### Text provided
Coontie hairstreak, stinky leafwing, yucca, snout, et. al.

Ascia monuste

A New York Times review of a book about butterflies and moths, unfinished and never published in its author’s life, sounds as if it’s worth a look. I see there will be illustrations of leaves in it. I’ve been laboring with the job of rendering peony leaves in oil paint over the past couple weeks–it might do my morale good to see how someone else succeeded or fell short in the effort. But I’m interested in this fellow’s project on its own merits. A few days after my wife and I moved into our little A-frame-like gingerbread house in Utica, New York, back in the 80s, we found a cecropia moth slowly fanning its wings on a rock in the little overgrown garden left behind by the previous owners. It seemed more animal than insect. With wings spread, it was as large as my hand. The symmetrical patterns in those scaled appendages, intricate and abstract, looked like eyes or planets. And this, in turn, reminds me that I have yet to write a full response to the fantastic retrospective of Emmet Gowin’s photographs at the Morgan–this book of lepidoptera coincidentally echoes Gowin’s humble, obsessive two-decade photographic pursuit of butterflies and moths in South America.

The book described below, The Butterflies of North America, includes the drawings by a fellow artist/observer, Titian Peale (who seemed to be named after two earlier artists.) Anyone who undertakes any artistic project that stretches over decades is automatically interesting, yet the names of his winged insects alone are a treat:

. . . you’ll discover the Mexican dartwhite and the Pacific orangetip, the yucca and the duskywing skipper, the coontie hairstreak and the sunset daggerwing, the stinky leafwing and the patch checkerspot — not to mention the Eastern comma and the mourning cloak. There are moths here, too: the yellow-necked prominent, the white-marked tussock, the satellite Sphinx and the snout.

The book, unfinished and unpublished when Peale died in 1885, represents more than 50 years of work. The manuscript ended up in the rare book collection of the American Museum of Natural History, where it somehow languished after it was donated by a family member in 1916. All of Peale’s artwork and some of his field notes from the manuscript are being published next week as “The Butterflies of North America: Titian Peale’s Lost Manuscript.”

### Exercise requirements
Tell whether each statement agrees with the butterfly post. Answer yes or no for each and quote the words from the post that decide it. (a) The cecropia moth found in the garden was as large as the writer's hand with its wings spread. (b) Peale's manuscript was donated to the American Museum of Natural History in 1885. (c) The writer has been painting peony leaves in watercolor.

### Information supplied

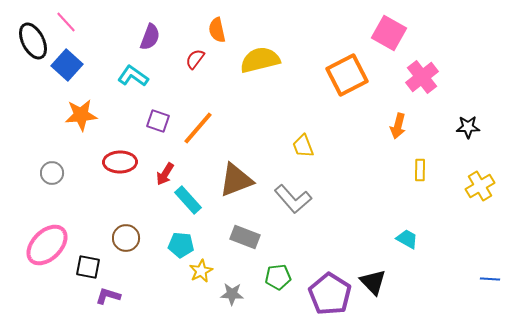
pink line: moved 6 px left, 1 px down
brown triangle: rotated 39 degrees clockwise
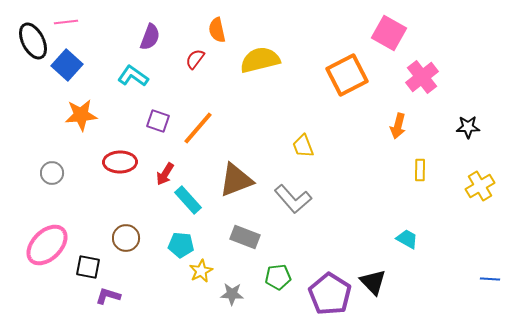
pink line: rotated 55 degrees counterclockwise
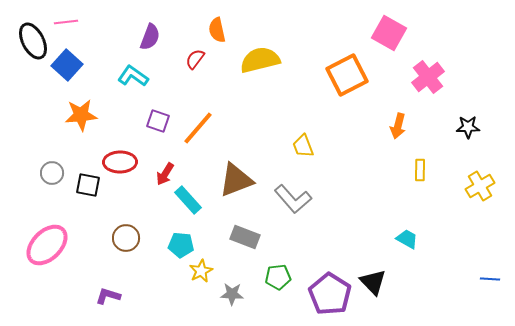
pink cross: moved 6 px right
black square: moved 82 px up
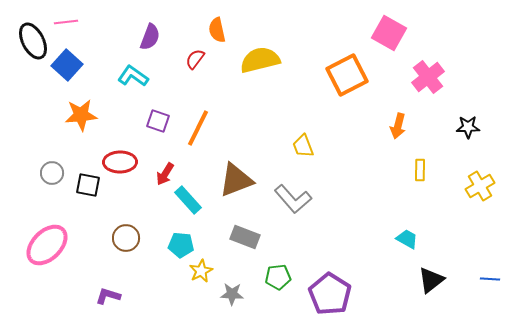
orange line: rotated 15 degrees counterclockwise
black triangle: moved 58 px right, 2 px up; rotated 36 degrees clockwise
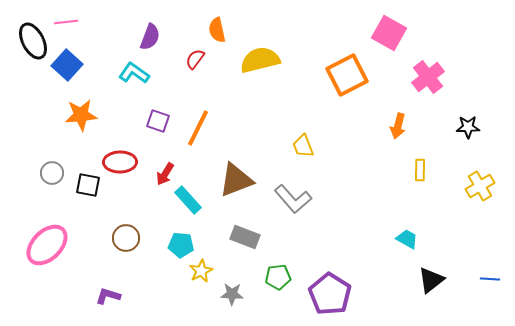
cyan L-shape: moved 1 px right, 3 px up
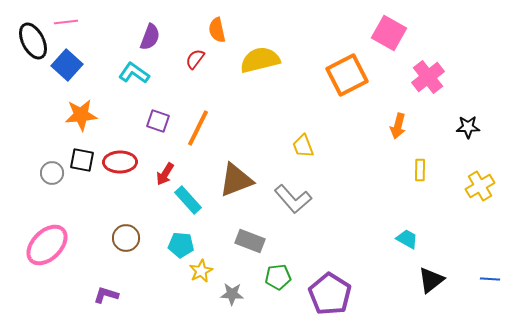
black square: moved 6 px left, 25 px up
gray rectangle: moved 5 px right, 4 px down
purple L-shape: moved 2 px left, 1 px up
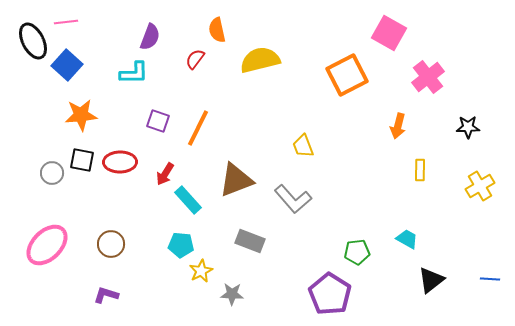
cyan L-shape: rotated 144 degrees clockwise
brown circle: moved 15 px left, 6 px down
green pentagon: moved 79 px right, 25 px up
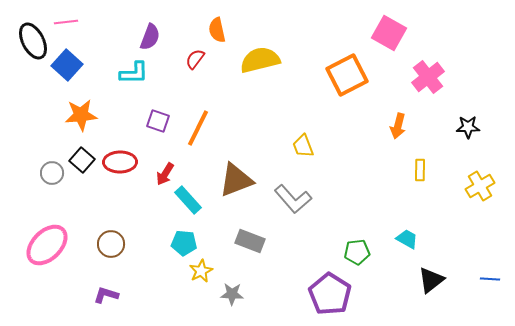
black square: rotated 30 degrees clockwise
cyan pentagon: moved 3 px right, 2 px up
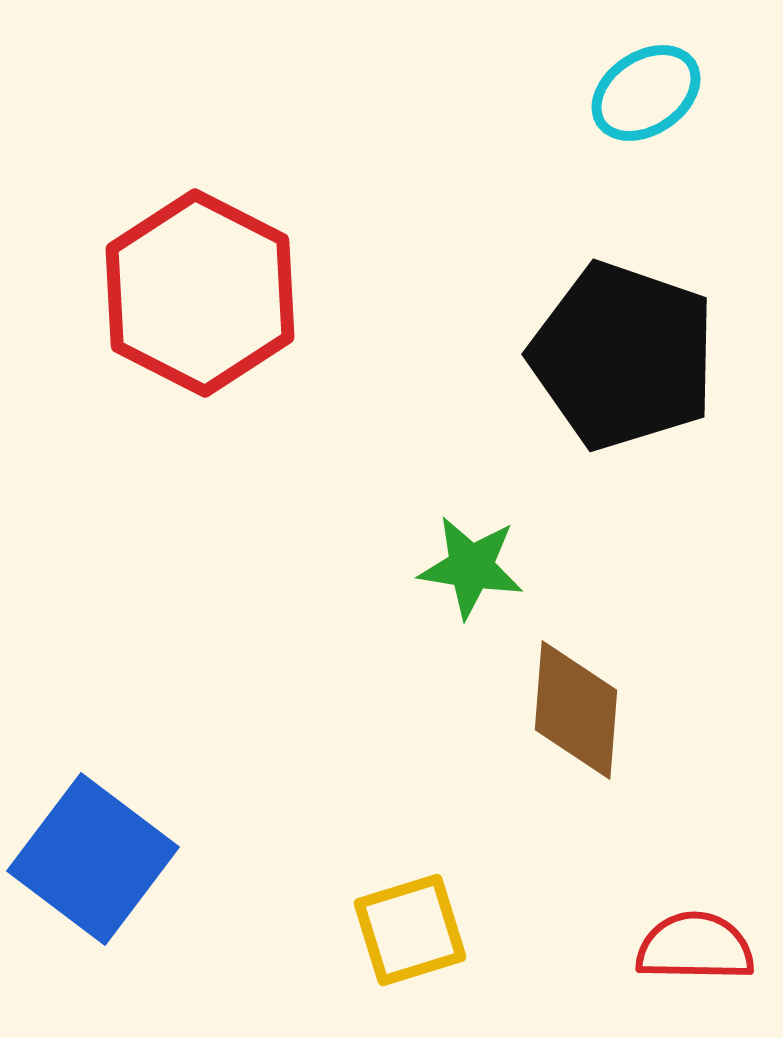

### Answer to this task
(a) Yes: "With wings spread, it was as large as my hand."
(b) No: "donated by a family member in 1916"
(c) No: "rendering peony leaves in oil paint"